This example shows how to solve the heat equations with a source term using the parabolic function in the Partial Differential Equation Toolbox™.

The specific heat equation is

$$\frac{\partial u}{\partial t} - \Delta u = 1$$

on a square domain with a discontinuous initial condition and zero Dirichlet boundary conditions.

Problem Definition

  • g: A specification function that is used by initmesh. For more information, please see the documentation page for squareg and pdegeom.

  • b: A boundary file used by parabolic. For more information, please see the documentation pages for squareb1 and pdebound.

  • c, a, f, d: The coefficients of the PDE.

g='squareg';
b='squareb1';
c=1;
a=0;
f=1;
d=1;

Generate Mesh

[p,e,t]=initmesh(g);
figure;
pdemesh(p,e,t); axis equal

Generate Initial Conditions

The discontinuous initial value is 1 inside the circle of radius 0.4 and zero outside.

# [Instructions for the task]
Resume the heat equation walkthrough above, beginning directly after its final sentence.

(Stored data entries)
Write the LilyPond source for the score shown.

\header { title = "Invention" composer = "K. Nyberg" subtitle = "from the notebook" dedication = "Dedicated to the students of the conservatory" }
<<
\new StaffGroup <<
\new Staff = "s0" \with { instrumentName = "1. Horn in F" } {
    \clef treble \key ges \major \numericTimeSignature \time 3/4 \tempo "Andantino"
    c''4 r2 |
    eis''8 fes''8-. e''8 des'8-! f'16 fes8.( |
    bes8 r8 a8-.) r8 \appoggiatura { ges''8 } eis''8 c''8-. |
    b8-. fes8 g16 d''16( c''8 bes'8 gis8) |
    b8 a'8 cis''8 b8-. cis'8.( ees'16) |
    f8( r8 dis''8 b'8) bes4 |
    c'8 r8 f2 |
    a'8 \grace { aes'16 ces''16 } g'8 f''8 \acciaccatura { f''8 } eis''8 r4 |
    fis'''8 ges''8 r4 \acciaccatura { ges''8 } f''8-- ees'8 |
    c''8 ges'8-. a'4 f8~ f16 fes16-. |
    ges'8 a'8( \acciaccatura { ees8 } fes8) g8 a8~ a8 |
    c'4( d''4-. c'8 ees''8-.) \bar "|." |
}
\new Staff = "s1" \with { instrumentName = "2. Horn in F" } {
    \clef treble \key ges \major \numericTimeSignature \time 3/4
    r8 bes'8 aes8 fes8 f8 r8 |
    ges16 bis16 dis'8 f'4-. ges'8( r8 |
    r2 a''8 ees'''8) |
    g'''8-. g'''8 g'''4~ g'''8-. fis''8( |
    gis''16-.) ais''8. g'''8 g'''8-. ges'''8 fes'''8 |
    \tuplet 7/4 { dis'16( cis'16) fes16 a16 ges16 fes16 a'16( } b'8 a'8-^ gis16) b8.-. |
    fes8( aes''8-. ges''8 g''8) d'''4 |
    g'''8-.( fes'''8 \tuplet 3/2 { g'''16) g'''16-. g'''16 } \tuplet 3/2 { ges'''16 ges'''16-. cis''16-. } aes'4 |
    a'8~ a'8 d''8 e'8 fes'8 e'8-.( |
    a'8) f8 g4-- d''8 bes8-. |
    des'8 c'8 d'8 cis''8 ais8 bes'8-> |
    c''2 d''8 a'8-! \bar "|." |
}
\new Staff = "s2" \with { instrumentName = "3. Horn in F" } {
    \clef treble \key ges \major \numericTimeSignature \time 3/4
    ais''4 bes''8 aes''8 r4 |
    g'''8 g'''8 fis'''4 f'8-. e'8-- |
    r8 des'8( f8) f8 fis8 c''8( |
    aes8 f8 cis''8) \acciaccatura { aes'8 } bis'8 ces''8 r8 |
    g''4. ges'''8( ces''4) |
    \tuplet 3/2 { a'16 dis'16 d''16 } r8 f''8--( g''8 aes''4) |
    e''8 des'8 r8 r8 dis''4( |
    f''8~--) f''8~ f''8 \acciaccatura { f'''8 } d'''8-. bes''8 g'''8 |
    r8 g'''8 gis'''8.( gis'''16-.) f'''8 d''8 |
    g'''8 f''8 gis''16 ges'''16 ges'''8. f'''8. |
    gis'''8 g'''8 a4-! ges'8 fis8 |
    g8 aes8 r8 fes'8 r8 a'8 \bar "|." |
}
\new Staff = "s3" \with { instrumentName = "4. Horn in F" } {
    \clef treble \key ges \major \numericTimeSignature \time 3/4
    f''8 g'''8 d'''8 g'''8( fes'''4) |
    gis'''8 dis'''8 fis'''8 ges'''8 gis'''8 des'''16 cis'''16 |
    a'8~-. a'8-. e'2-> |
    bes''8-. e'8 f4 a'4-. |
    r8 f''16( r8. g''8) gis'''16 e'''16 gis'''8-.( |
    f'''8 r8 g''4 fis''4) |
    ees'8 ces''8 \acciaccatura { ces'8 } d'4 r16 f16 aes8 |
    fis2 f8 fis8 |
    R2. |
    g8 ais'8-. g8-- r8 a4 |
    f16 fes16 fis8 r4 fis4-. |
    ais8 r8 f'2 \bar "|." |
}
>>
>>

# [Result]
u0=zeros(size(p,2),1);
ix=find(sqrt(p(1,:).^2+p(2,:).^2)<0.4);
u0(ix)=ones(size(ix));

Generate Time Discretization

We want the solution at 20 points in time between 0 and 0.1.

nframes=20;
tlist=linspace(0,0.1,nframes);

Find FEM Solution

u1=parabolic(u0,tlist,b,p,e,t,c,a,f,d);
75 successful steps
1 failed attempts
154 function evaluations
1 partial derivatives
17 LU decompositions
153 solutions of linear systems

Plot FEM Solution

To speed up the plotting, we interpolate to a rectangular grid.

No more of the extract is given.